Find every line below that contains the string "shirtless" and copy each such line in full. The match is case-sensitive.

Input data —
__________________________________________________

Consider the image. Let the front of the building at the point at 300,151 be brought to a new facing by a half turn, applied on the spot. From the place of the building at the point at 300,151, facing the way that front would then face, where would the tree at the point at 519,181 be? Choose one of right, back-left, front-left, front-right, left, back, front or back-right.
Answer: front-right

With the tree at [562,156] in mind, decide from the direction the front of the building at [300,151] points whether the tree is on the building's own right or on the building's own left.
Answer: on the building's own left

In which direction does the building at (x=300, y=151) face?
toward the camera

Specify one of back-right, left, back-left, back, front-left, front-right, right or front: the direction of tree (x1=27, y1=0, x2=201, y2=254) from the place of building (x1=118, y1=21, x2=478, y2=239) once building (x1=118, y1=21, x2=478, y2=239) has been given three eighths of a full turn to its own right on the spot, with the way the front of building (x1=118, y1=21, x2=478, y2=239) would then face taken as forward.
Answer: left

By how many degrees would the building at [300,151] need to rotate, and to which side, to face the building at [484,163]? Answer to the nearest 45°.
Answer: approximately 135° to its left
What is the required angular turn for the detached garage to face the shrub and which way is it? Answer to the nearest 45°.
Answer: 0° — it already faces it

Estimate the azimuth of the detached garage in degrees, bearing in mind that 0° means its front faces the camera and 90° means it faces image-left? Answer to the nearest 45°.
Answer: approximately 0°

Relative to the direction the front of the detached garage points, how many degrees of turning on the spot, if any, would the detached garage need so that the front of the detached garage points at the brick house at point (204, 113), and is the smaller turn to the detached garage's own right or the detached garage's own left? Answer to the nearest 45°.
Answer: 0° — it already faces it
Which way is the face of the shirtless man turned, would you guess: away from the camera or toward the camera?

__________________________________________________

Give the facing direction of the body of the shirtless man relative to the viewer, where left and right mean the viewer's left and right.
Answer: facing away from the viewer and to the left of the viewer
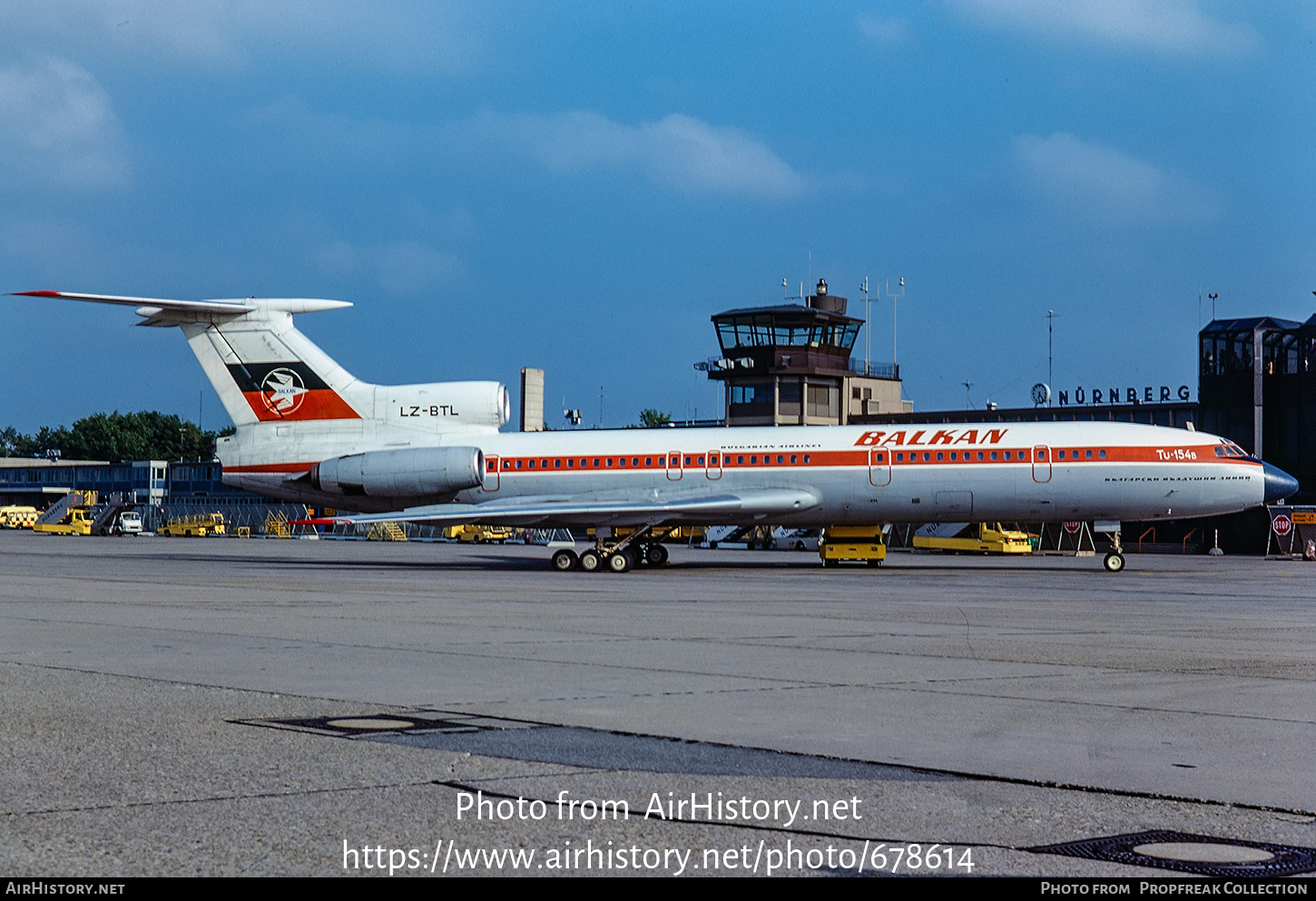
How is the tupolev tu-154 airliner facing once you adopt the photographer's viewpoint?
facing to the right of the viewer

__________________________________________________

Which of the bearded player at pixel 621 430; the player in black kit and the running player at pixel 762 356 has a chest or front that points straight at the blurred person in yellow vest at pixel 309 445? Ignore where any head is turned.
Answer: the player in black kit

__________________________________________________

Your solution —
Which way is the face of the shirtless man turned, would you guess: away from the camera or toward the camera?
Give the facing direction of the body of the shirtless man relative to the viewer, where left and right mean the viewer's left and right.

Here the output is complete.